START EXERCISE INPUTS

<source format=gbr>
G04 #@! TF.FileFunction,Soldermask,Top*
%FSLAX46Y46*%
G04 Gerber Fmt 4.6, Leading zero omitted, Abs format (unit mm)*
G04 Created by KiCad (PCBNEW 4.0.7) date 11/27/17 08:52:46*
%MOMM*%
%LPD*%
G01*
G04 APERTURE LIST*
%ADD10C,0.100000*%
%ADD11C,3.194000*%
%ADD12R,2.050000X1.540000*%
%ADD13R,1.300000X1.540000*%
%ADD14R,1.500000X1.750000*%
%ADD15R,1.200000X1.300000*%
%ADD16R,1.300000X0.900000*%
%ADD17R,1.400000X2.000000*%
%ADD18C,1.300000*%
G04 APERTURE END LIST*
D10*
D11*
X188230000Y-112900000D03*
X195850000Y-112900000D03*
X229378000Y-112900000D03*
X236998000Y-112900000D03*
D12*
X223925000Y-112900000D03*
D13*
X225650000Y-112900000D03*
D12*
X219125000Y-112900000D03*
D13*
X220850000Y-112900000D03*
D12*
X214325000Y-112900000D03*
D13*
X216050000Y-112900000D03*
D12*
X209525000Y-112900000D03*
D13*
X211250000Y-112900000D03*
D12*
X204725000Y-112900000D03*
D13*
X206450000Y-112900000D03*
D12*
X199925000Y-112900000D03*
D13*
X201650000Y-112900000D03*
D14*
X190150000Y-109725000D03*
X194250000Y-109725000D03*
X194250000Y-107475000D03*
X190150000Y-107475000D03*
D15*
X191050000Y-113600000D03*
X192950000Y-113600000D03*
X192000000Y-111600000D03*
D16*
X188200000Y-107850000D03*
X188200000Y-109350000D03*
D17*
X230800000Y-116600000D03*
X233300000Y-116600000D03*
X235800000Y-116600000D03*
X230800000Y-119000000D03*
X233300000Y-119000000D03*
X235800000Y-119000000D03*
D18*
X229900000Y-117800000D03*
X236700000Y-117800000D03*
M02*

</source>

END EXERCISE INPUTS
START EXERCISE INPUTS

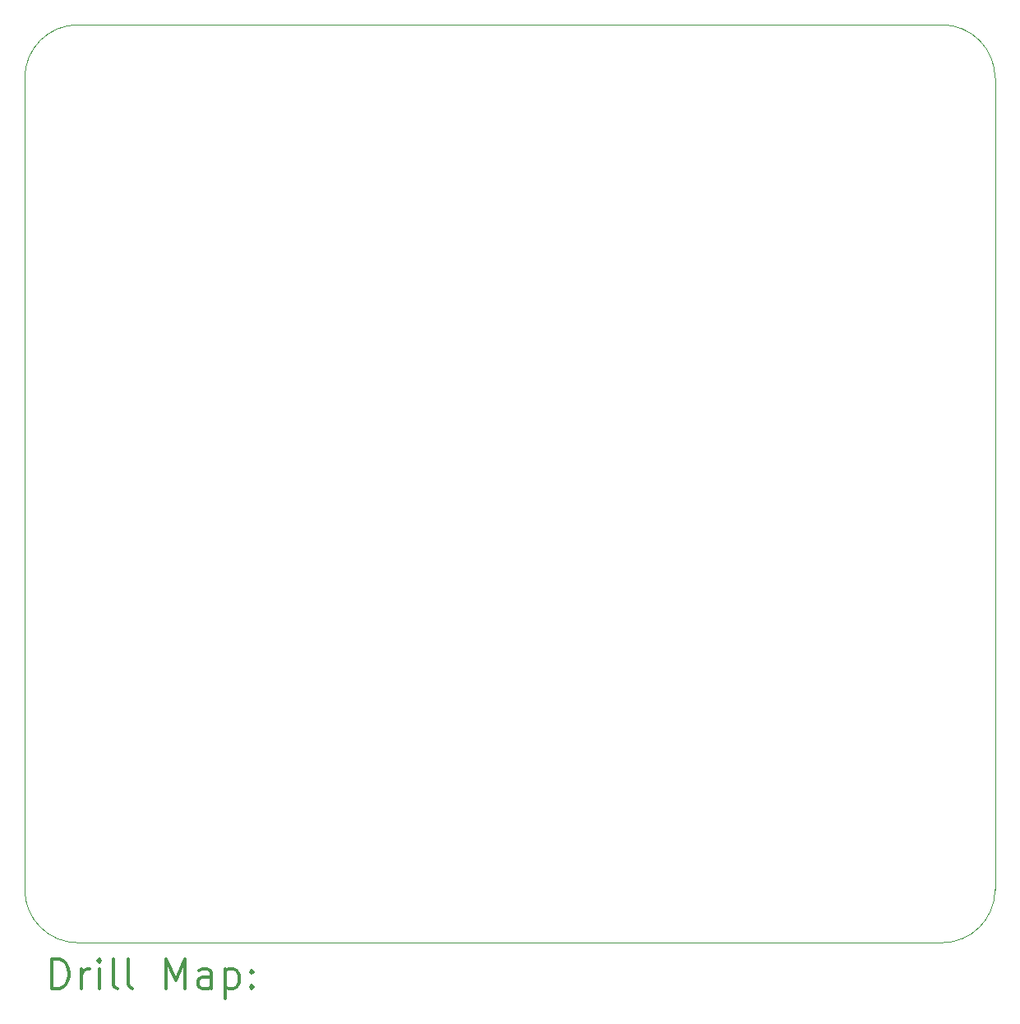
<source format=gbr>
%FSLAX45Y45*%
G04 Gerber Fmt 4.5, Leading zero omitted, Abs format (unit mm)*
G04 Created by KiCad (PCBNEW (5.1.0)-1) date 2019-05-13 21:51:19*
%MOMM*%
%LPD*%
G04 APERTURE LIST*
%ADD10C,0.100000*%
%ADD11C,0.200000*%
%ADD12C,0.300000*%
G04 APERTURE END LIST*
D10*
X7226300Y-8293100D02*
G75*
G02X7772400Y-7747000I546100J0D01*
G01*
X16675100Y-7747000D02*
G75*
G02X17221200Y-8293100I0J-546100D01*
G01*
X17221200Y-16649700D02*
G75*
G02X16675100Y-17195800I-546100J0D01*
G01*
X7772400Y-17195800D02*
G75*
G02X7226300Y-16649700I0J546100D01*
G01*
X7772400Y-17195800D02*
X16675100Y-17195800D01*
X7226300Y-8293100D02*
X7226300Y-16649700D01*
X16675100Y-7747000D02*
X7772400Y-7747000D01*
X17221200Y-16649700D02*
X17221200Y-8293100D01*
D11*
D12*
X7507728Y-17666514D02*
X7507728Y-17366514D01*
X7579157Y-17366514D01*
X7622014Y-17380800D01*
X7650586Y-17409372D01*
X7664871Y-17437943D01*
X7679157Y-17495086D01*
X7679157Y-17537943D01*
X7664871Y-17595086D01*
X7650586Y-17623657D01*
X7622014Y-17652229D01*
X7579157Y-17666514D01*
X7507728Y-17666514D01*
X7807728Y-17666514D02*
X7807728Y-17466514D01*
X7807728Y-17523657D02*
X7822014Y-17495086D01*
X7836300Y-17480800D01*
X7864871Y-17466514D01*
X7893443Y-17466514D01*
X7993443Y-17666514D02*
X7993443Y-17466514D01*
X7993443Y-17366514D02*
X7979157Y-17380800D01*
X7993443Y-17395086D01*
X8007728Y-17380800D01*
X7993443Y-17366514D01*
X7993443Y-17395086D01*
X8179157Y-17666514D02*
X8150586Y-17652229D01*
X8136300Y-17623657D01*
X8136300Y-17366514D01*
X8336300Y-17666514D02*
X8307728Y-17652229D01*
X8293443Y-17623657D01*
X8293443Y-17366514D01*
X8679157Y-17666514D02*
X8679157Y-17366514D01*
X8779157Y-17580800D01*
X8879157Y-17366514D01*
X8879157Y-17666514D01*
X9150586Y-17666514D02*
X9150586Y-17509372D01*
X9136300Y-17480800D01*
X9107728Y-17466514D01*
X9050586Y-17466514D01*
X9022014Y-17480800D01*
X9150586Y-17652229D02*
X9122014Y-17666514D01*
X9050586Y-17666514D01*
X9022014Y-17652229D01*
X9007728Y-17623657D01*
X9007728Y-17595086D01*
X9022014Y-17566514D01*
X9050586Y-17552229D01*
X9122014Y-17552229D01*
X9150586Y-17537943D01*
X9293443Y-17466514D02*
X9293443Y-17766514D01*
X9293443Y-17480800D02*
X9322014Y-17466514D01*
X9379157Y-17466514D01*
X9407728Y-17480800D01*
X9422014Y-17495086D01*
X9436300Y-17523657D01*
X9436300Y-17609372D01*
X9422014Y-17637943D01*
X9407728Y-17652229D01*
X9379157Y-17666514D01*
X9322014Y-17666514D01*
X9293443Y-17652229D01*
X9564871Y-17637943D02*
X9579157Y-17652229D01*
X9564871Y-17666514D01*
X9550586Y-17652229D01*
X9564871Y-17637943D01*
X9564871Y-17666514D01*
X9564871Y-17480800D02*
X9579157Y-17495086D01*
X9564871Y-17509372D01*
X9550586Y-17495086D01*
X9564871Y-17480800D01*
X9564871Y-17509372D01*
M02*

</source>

END EXERCISE INPUTS

_THE PROBLEM:_ Wherever the string "KiCad" appears in the entries, copy that line.

_RESULT FOR THIS TASK:_
G04 Created by KiCad (PCBNEW 4.0.7) date 11/27/17 08:52:46*
G04 Created by KiCad (PCBNEW (5.1.0)-1) date 2019-05-13 21:51:19*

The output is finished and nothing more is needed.